News | Cardiovascular Surgery | May 25, 2017

Intensive Glycemic Control Program Produces Significant Per-Patient Cost Savings for CABG Surgery

Post-hoc cost analysis of the GLUCO-CABG trial finds personalized insulin dosing also reduces length of stay in ICU and perioperative complications

Intensive Glycemic Control Program Produces Significant Per-Patient Cost Savings for CABG Surgery

May 25, 2017 — A new study from Emory University observed a near-20 percent reduction in perioperative complications, a 1.2-day reduction in ICU stay and a $3,654 reduction in per-patient hospitalization costs for coronary artery bypass graft (CABG) surgery. The reported outcomes, which included no severe hypoglycemia less than 40 mg/dL, were derived from an intensive glycemic control protocol supported by Glytec’s Glucommander for personalized insulin dosing.

The study, published in the April 2017 issue of Journal of Diabetes and Its Complications, is a post-hoc cost analysis of the GLUCO-CABG trial published in the October 2015 issue of Diabetes Care.
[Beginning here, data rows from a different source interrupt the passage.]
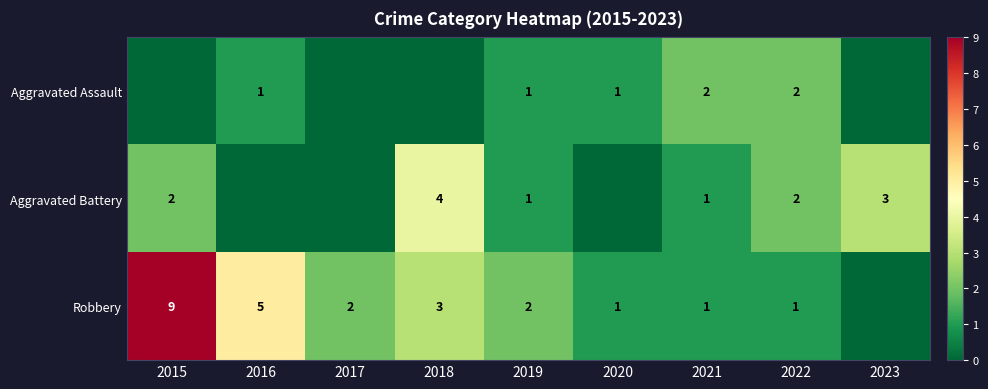

What is the total value across all series at 2022?

5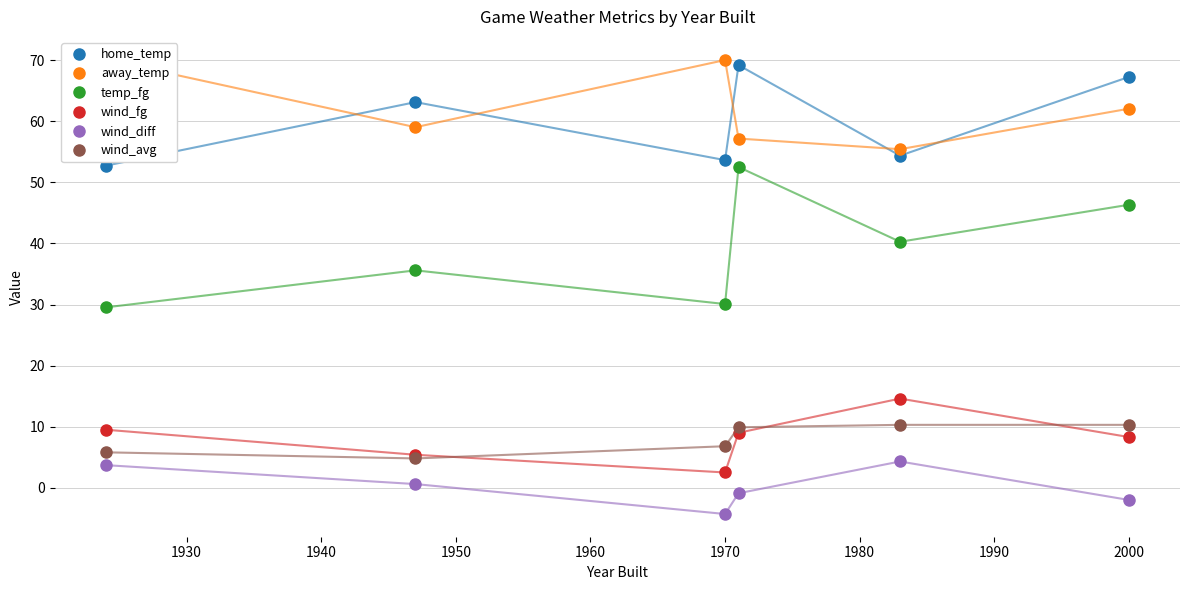

How many interior local peaks does the wind_fg series have?

1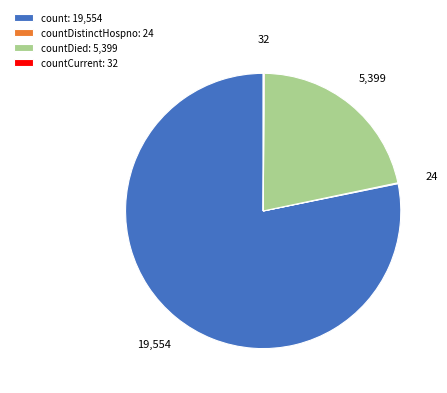

The countDied: 5,399 slice represents 22% of the pie. True or false?

True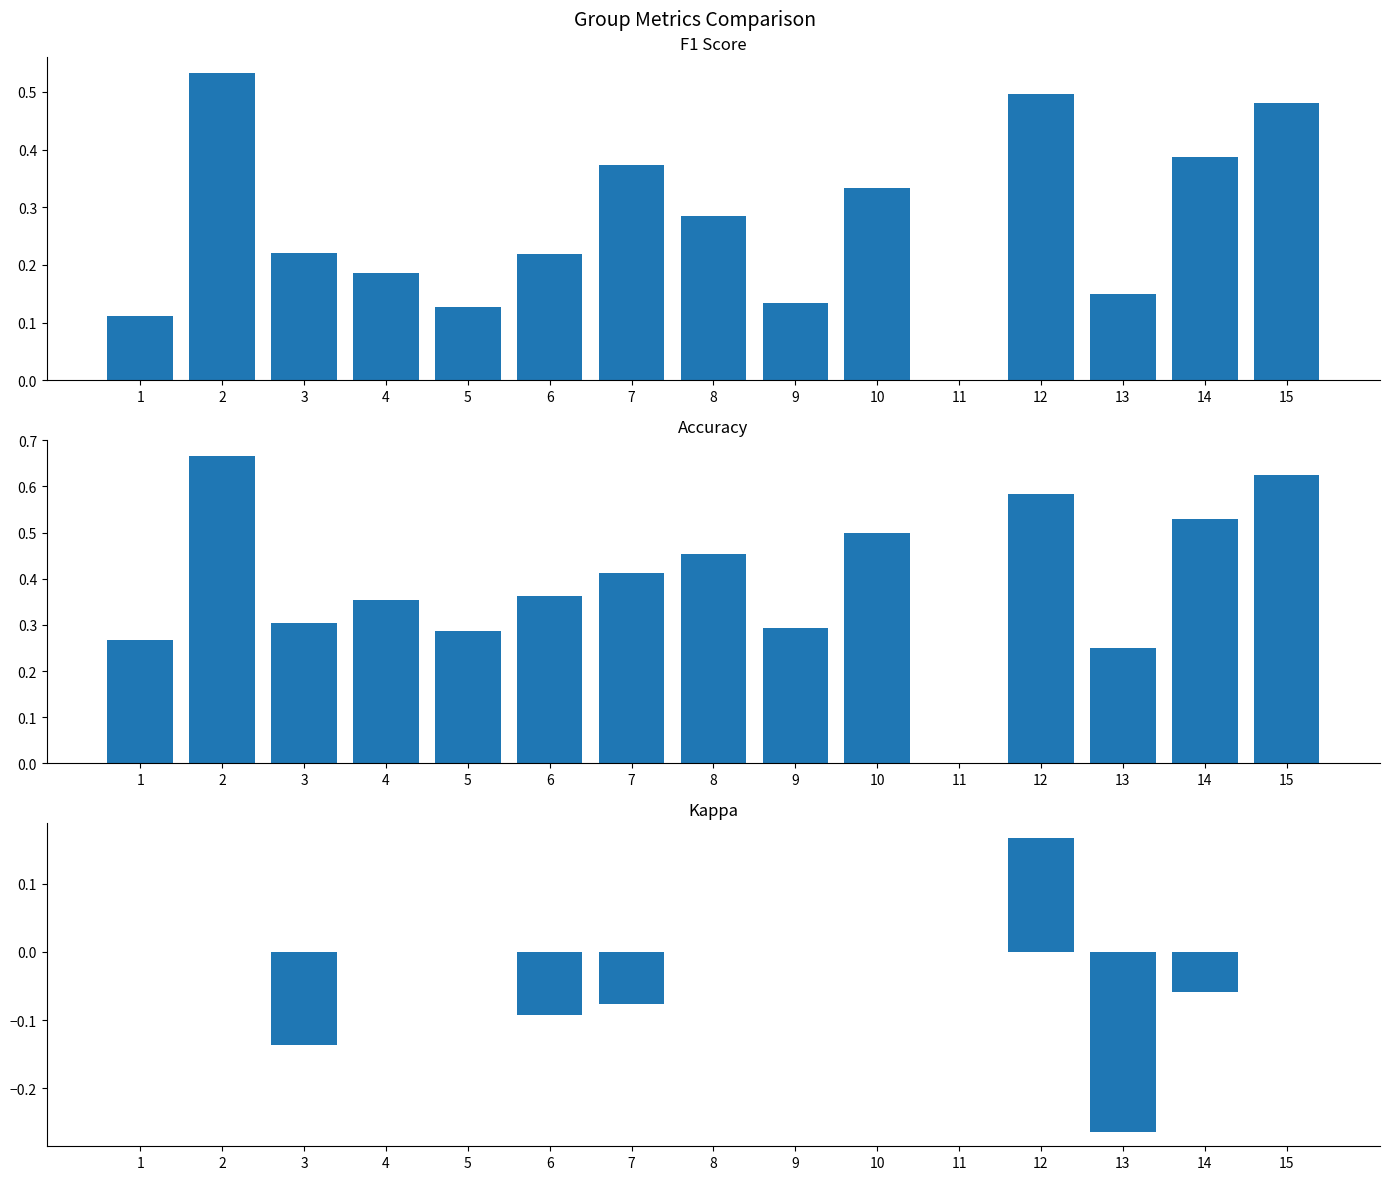

Reading left to right, extract all data points from this chart.

f1: 0.1	0.5	0.2	0.2	0.1	0.2	0.4	0.3	0.1	0.3	0.0	0.5	0.2	0.4	0.5
accuracy: 0.3	0.7	0.3	0.4	0.3	0.4	0.4	0.5	0.3	0.5	0.0	0.6	0.2	0.5	0.6
kappa: 0.0	0.0	-0.1	0.0	0.0	-0.1	-0.1	0.0	0.0	0.0	0.0	0.2	-0.3	-0.1	0.0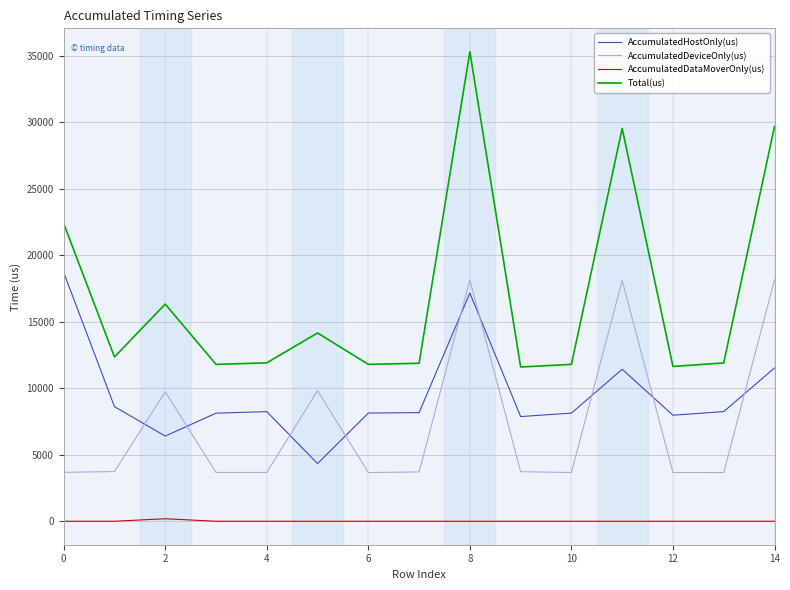

Count the number of categories in the chart.

15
The GLUCO-CABG trial was a randomized open-label clinical study  of CABG surgery patients with and without diabetes who experienced perioperative hyperglycemia (defined as a blood glucose greater than 140 mg/dL). A total of 302 patients between ages 18 and 80 were randomized to an intensive glycemic control group (target blood glucose of 100 to 140 mg/dL) or a conservative glycemic control group (target blood glucose of 141 to 180 mg/dL). Both groups were treated using Glucommander to guide intravenous insulin dosing while in the ICU.
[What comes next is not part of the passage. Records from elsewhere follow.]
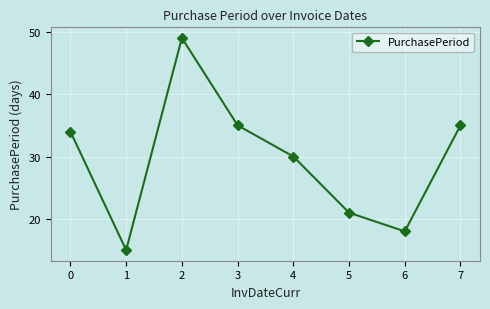

The chart shows a value of 35 at 7. True or false?

True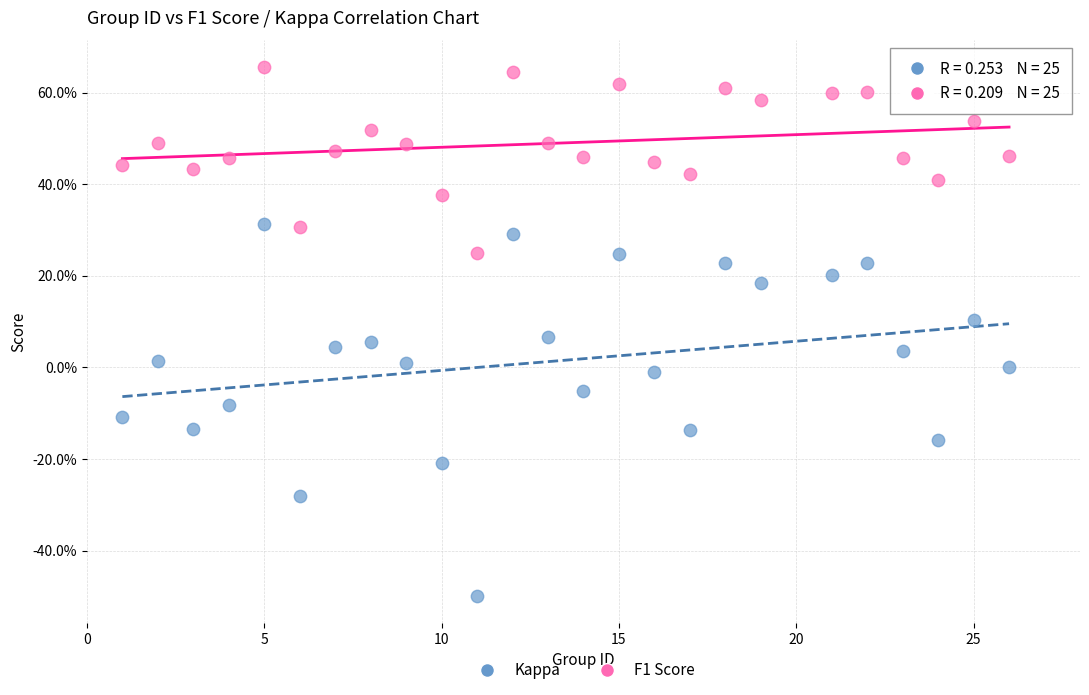

What are all the series names shown in the legend?

Kappa, F1 Score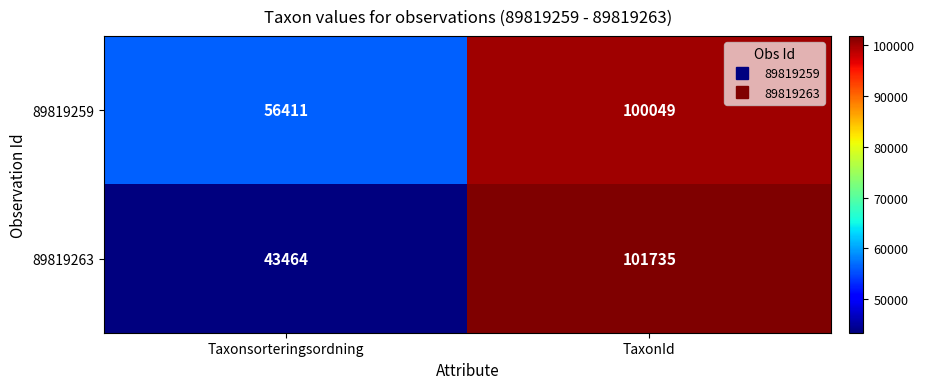

Reading left to right, list all the values displayed in this chart.

89819259: 56411	100049
89819263: 43464	101735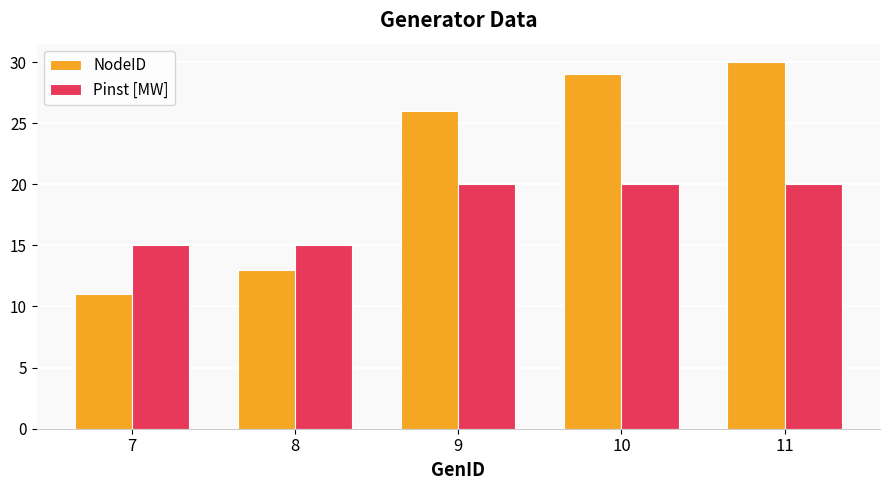

Which series has the widest spread of values?

NodeID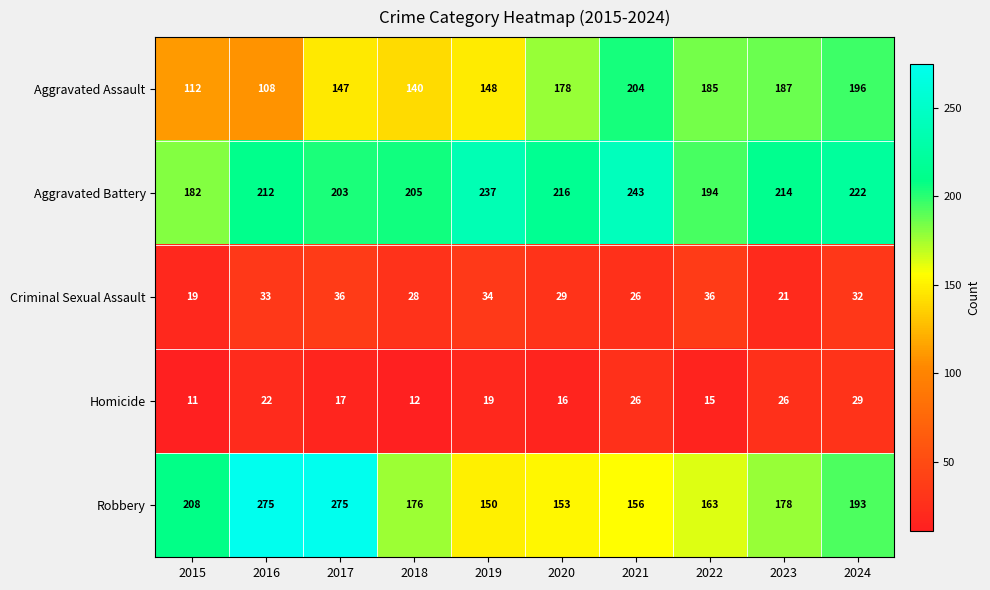

True or false: Aggravated Battery has a value of 194 at 2022.

True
“We observed a significant reduction in cost between those treated to the intensive target and those treated to the conservative target,” explains a study author, Guillermo Umpierrez, M.D., professor of medicine and director of clinical research for the Diabetes and Metabolism Center at Emory University. “This reduction, which was more than $3,600 per patient, is the result of multiple factors. Not only did we reduce complications and length of stay, we reduced resource utilization across pharmacy, radiology, laboratory, consultations and ICU.”

Study data indicate the mean blood glucose was 132.5 mg/dL among patients in the intensive glycemic control group and 154.4 mg/dL among patients in the conservative glycemic control group, which Umpierrez believes is the primary factor behind the reduction in perioperative complications (of near-20 percent). Umpierrez also believes the reduction in complications contributed to the reduction in both ICU stay (of 1.2 days) and hospitalization costs.

“A measured advance in the treatment of inpatient hyperglycemia, especially in the intensive care area, has been the development of computer-guided algorithms for insulin dosing; also, alerts to help the nurses stay on top of glycemic indicators and blood glucose checks,” Umpierrez said. “We use the Glytec system with Glucommander to help facilitate hyperglycemic management, and adjust insulin dosing according to the many changes that happen in the ICU, in a safe way.”

Glucommander is a U.S. Food and Drug Administration (FDA)-cleared decision support solution for intravenous and subcutaneous insulin dosing in the treatment of patients both with and without diabetes. Healthcare providers are able to access Glucommander through Glytec’s eGlycemic Management System (eGMS), a software-as-a-service platform.

The most important consideration in the improvement of glycemic control, Umpierrez said, is safety: “Hypoglycemia has been shown to be associated with higher morbidity, mortality and hospitalization costs. Thus, physicians frequently avoid intensive glycemic control due to fear of hypoglycemia. To break treatment inertia, we need safe tools to improve glycemic control with minimal risk of hypoglycemia. I think the GLUCO-CABG trial and other studies recently published have clearly indicated that improving glycemic control with minimal risk of hypoglycemia results in improved outcomes.”

Another key observation from the post-hoc cost analysis of the GLUCO-CABG trial was the difference in economic outcomes when comparing patients with perioperative complications to patients without perioperative complications. “We found that patients with perioperative complications had a longer overall length of stay, by four days (10.7 days vs. 6.7 days; p=0.001), higher total hospitalization costs ($48,299 vs. $32,675; p=0.001) and more resource utilization units (2,745 vs. 1,710; p=0.001),” explained lead author Saumeth Cardona, M.D., clinical research coordinator IV in the Division of Endocrinology, Metabolism and Lipids at Emory University.